Issue #2 begins the education of Winslow by this ‘dream merchant’. It seems what Winslow always believed to be a recurring dream is actually a piece of a memory that should have been completely deleted from the human race. He has the final piece of knowledge remaining of a race who once shared the earth with humans but chose to remove themselves, in the process attempting to erase their existence from every human mind. The beings chasing Winslow are ‘regulators’, sent to take back any slivers of memory of the race that they find, by whatever means necessary. The traveler claims his people have intentions to return and take what they want from the earth and that Winslow’s ability to travel to that dream place could save human kind.
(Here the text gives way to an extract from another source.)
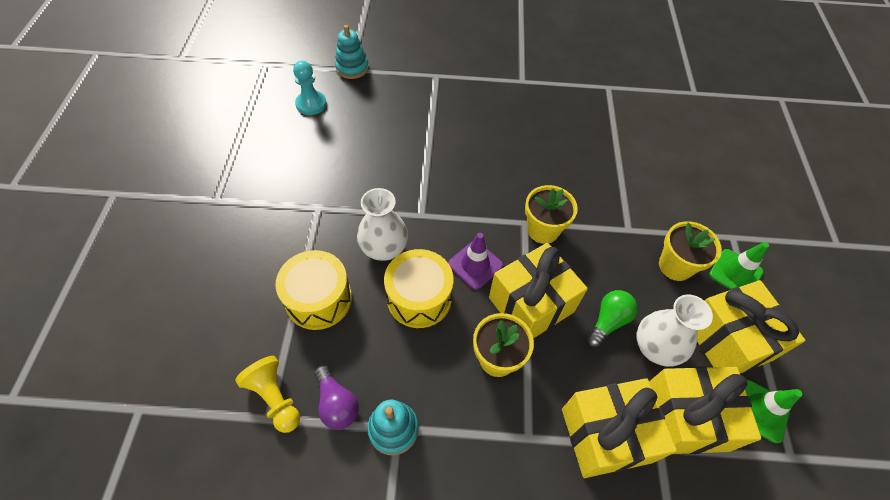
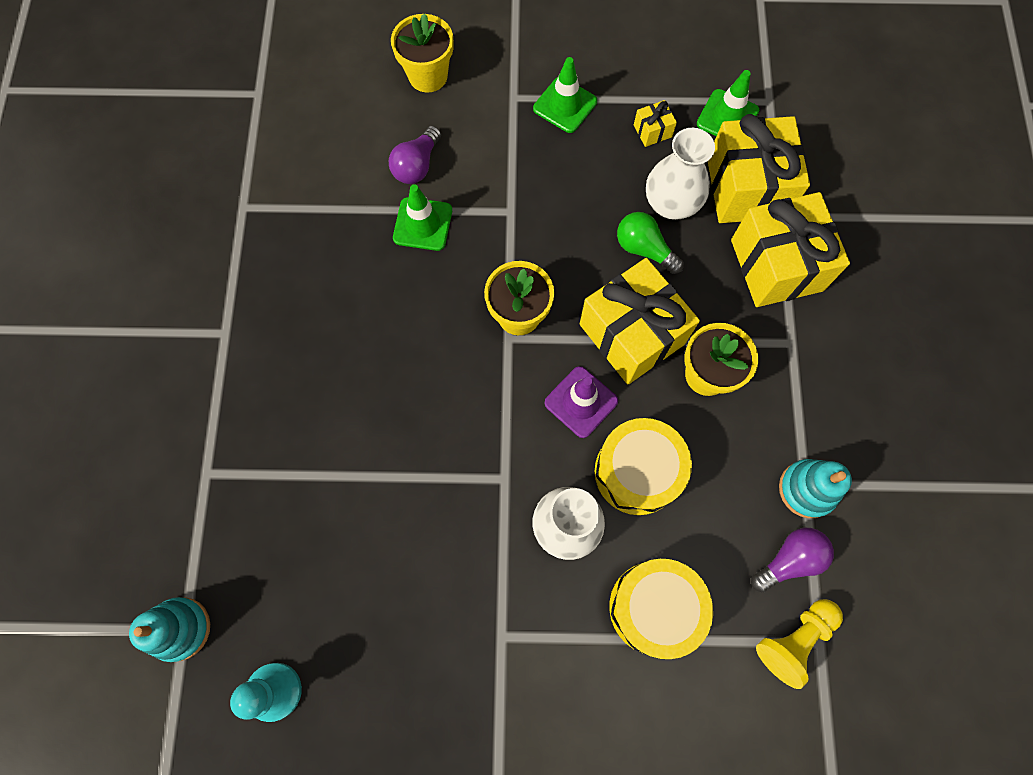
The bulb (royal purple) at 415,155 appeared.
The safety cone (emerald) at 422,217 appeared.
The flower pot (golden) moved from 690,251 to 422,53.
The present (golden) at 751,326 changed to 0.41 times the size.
As Winslow and his friend Anne set out on a journey to escape the regulators, the dream merchant begins to teach Winslow how to travel in his dream undetected, to control his dream world and learn from it rather than opening himself up to the terrors within. There is a definite sense of urgency here as the dark figures always loom in the distance of Winslow’s dream place, ready to pounce on his body while he sleeps. There is also a battle within Winslow, in which he fights to open himself up to friendship and trust rather than the utter loneliness and depression that he’s known all his life.
Verdict: Buy this. The Dream Merchant is such a special story, something quite different from most of what’s being written right now. It’s emotional and sad, dark and haunted. It’s a study in the ideas of lucid dream states and the possibility of other races who exist in realms that we are not comfortable traveling in. This is an intelligent, pretty book that presents some heavy concepts to ponder.